Libération de Filiz Buluttekin : une bonne nouvelle, mais nous attendons la suite

La 4e Haute Cour pénale de Diyarbakır, lors de son audience du 29 septembre dernier, a décidé de remettre en liberté conditionnelle Filiz Buluttekin, co-maire destituée de la municipalité de Sur (arrondissement de la vieille ville de Diyarbakir), décision assortie d’une interdiction de quitter le territoire. Filiz Buluttekin, membre du Congrès des femmes libres (Kongreya Jinên Azad, KJA), coprésidente de l’antenne provinciale du HDP à Diyarbakir, avait été élue co-maire du district de Sur lors des élections municipales de mars 2019, avant d’être destituée 6 mois plus tard, le 21 septembre 2019, poursuivie pour « appartenance à une organisation terroriste ». Mise en détention provisoire, elle fut jugée et condamnée le 19 février 2021 à 7 ans et 6 mois de prison, peine qu’elle purgeait à la prison fermée pour femmes de type E d’Erzurum. Cemal Özdemir, élu co-maire de Sur en même temps que Filiz Buluttekin, fut lui aussi destitué et est toujours détenu à la prison fermée pour hommes d’Erzurum.

Nous avons appris à aimer Sur, ce centre historique de la ville de Diyarbakır

Nous avons appris à aimer Sur.

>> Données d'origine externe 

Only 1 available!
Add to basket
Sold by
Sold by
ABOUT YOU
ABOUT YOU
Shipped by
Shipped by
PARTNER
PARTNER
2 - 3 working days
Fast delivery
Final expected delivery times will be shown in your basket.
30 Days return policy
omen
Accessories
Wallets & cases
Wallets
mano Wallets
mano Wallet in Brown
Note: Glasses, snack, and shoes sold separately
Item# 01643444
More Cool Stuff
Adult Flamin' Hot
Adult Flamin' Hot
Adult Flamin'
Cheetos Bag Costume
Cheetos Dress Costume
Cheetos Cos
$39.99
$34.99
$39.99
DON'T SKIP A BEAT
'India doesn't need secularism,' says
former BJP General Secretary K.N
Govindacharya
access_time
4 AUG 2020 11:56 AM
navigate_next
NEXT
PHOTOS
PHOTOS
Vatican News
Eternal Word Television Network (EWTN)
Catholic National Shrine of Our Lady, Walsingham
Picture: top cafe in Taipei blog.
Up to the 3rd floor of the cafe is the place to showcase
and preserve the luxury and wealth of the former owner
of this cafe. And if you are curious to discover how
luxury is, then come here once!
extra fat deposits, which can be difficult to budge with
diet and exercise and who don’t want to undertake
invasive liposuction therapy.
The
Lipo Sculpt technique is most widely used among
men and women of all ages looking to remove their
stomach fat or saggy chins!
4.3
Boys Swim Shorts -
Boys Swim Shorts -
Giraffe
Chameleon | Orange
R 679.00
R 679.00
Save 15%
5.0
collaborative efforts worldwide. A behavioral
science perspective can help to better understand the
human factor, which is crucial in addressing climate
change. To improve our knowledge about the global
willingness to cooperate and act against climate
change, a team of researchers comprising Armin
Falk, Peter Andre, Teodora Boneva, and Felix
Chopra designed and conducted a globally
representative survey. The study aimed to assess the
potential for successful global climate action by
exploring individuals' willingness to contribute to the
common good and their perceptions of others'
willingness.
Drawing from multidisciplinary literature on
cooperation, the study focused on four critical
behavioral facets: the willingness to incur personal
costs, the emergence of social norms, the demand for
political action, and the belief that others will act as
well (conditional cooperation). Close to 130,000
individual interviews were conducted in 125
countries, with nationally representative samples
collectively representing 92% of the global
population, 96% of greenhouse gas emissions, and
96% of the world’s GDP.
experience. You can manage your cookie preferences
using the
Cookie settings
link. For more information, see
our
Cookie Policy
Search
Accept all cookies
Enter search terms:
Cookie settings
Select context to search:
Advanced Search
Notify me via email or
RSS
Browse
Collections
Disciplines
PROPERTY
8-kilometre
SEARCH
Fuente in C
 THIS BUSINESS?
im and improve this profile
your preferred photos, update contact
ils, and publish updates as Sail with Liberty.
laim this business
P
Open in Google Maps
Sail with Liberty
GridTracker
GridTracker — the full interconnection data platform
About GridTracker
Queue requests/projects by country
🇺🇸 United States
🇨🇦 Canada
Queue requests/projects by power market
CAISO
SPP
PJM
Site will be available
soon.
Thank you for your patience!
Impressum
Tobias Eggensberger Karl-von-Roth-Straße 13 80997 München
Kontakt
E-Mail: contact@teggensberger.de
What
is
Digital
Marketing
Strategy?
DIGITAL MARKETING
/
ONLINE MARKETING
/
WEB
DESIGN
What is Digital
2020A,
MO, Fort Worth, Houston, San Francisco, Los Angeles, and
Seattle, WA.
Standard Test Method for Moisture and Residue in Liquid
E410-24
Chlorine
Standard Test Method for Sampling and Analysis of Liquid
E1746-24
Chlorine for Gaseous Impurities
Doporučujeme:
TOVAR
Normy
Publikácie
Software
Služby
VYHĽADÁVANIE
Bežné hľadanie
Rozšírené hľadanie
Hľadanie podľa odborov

Maintes délégations des AKB ont sillonné ses ruelles, visité ses monuments, acheté ses kilims, rencontré sa population, ses militants, sur les marchés, dans les souks, autour d’un « çay ». Un des prédécesseurs de Filiz Buluttekin, Abdullah Demirbaş, maire élu en 2004, destitué en 2007, réélu en 2009, avait été reçu en 2012 par la ville de Rennes et avait lui-même reçu à plusieurs reprises nos délégations dans sa mairie d’arrondissement de Diyarbakir. Cette ville fortifiée cache en son sein plus de 600 monuments classés par l’UNESCO, ou plutôt cachait car aujourd’hui ce quartier est défiguré depuis l’effroyable blocus de 2015/2016  qui a coûté la vie à plus de 100 civils. Les tirs d’artillerie sur les différents quartiers du district ont par ailleurs entraîné la destruction d’une grande partie des habitations et du patrimoine historique et provoqué le départ forcé de dizaines de milliers d’habitants. Feleknas Uca, députée de Diyarbakir, le 24 mars 2016 :

en détruisant Sur, ils ont détruit le patrimoine des minorités de Turquie et donc le patrimoine de l’Humanité : ils veulent construire un nouveau Sur, un Sur turc.

Gaël et François, deux de nos intrépides photographes présents à Diyarbakir en février 2016, forcèrent les barrages, pénétrèrent dans Sur assiégé et purent revenir avec un témoignage exceptionnel sur ce drame humain doublé d’un génocide culturel se déroulant sous leurs yeux.

Une décision de justice hautement politique

Il est difficile d’imaginer qu’une décision d’un tribunal de Turquie, aux ordres du pouvoir comme tous les tribunaux de ce pays, puisse ne pas être politique. Il est donc légitime qu’on se pose la question de la signification de la libération de Filiz Buluttekin. C’est une décision prise au moment où le monarque turc, le président RT Erdoğan, joue les gros bras sur la scène internationale. D’un côté il refuse de ratifier la demande d’adhésion de la Suède et de la Finlande à l’OTAN (sur 30 membres, seuls, deux États membres, dont la Turquie, bloquent encore l’accord) et d’un autre il rejette la décision russe d’annexer les régions de Donetsk, Lougansk, Kherson et Zaporijjia. Il a l’outrecuidance de reprocher à son ami Poutine une grave violation des principes du droit international alors qu’il les bafoue par ailleurs en bombardant des Etats voisins souverains comme l’Irak et la Syrie et en brandissant la menace d’une nouvelle offensive au nord de la Syrie. Il se permet de faire pression sur les Etats-Unis qui rechignent encore à lui livrer les avions de combat F16 dont il a besoin dans le conflit qui l’oppose à la Grèce (à ce sujet, il n’est pas inutile de rappeler la position de la France qui, affirme la ministre des Affaires étrangères, viendra en aide à la Grèce en cas d’attaque).

Il faut donc chercher ailleurs la raison de la décision de la 4e Haute Cour pénale de Diyarbakır. Peut-être faut-il chercher du côté des échéances électorales qui se profilent à l’horizon 2023 alors que la popularité d’Erdoğan et celle de son parti AKP sont au plus bas dans les sondages et que l’économie du pays est en mauvaise posture ?

Recep Tayyip Erdoğan est un colosse aux pieds d’argile. Le temps de la négociation pour une paix juste et durable est-il de retour ? On voudrait le croire.